Léonard (pour le distinguer de son frère le Chevalier, dont l’emploi se bornait à couper les cheveux), M. Léonard s’était vanté de coiffer la Duchesse de Luynes, qui n’y regardait guère, avec une de ses chemises, et ce fut la bonne Mme Thibault, femme de chambre de la Reine, qui fut chargée d’en obtenir la permission de Sa Majesté. Cette jeune Princesse en accorda licence, à condition que sa Dame du Palais le permettrait ou ne pourrait s’en apercevoir, et Mme de Luynes arriva coiffée, sans s’en douter le moins de monde, avec une chemise de batiste ; (heureusement que la cour était en deuil !) Ce tour de force eut un succès prodigieux, et Mme la Vicomtesse de Laval se montra, deux ou trois jours après, avec un napperon damassé sur la tête et mis-à-pouf, ce qui fut trouvé d’une folie tout à fait charmante !

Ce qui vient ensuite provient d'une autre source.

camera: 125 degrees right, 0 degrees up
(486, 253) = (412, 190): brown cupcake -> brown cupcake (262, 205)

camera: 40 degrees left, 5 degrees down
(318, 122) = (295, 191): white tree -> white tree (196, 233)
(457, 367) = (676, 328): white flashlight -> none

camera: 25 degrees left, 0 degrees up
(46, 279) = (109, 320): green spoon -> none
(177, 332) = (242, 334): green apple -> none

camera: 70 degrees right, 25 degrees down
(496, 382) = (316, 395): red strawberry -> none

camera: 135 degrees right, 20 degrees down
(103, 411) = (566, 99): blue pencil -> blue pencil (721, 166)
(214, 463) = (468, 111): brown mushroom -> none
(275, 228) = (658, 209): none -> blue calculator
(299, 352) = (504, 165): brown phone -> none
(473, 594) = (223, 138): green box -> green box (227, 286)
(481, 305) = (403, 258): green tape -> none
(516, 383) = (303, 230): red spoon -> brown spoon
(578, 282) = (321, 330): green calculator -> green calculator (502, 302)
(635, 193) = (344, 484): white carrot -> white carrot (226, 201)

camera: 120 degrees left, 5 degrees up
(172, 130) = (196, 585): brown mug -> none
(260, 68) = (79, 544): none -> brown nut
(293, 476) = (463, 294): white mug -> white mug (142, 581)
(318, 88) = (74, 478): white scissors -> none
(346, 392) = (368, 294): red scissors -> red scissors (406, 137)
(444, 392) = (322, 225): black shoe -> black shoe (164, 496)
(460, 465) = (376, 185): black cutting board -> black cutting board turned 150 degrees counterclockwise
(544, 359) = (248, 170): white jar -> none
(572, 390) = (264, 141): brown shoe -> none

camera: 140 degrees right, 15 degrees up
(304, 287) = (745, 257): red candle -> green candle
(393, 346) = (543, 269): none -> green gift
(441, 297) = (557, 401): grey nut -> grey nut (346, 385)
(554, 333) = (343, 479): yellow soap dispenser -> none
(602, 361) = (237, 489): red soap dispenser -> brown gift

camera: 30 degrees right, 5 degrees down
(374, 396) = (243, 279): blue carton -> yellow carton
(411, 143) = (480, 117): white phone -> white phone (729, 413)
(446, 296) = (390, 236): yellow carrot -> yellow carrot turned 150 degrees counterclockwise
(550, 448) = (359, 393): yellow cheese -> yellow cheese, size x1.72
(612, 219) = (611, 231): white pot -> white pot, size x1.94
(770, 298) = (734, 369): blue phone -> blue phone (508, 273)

Demandez à ma nièce de Matignon s’il n’est pas vrai qu’elle se soit fait coiffer, en l’année 1785, à la jardinière, avec une serviette bise (à litteaux rouges), dans laquelle M. Léonard avait artistement tortillonné un jeune artichaud, une tête de brocoli vert, une jolie carotte et quelques petites raves ?

Dondon Picot, en fur si charmée, qu’elle se mit à crier : — Je ne veux plus porter autre chose que les légumes ! cela a l’air si simple, des légumes ! c’est plus naturel, que des fleurs ![1]

  1. Dondon Picot était un surnom donné par les auteurs des Actes des Apôtres et du Petit Gauthier, journaux aristocrates à Mme la Comtesse Charles de Lameth, riche créole, dont le nom de famille était Picot de Château-Morand.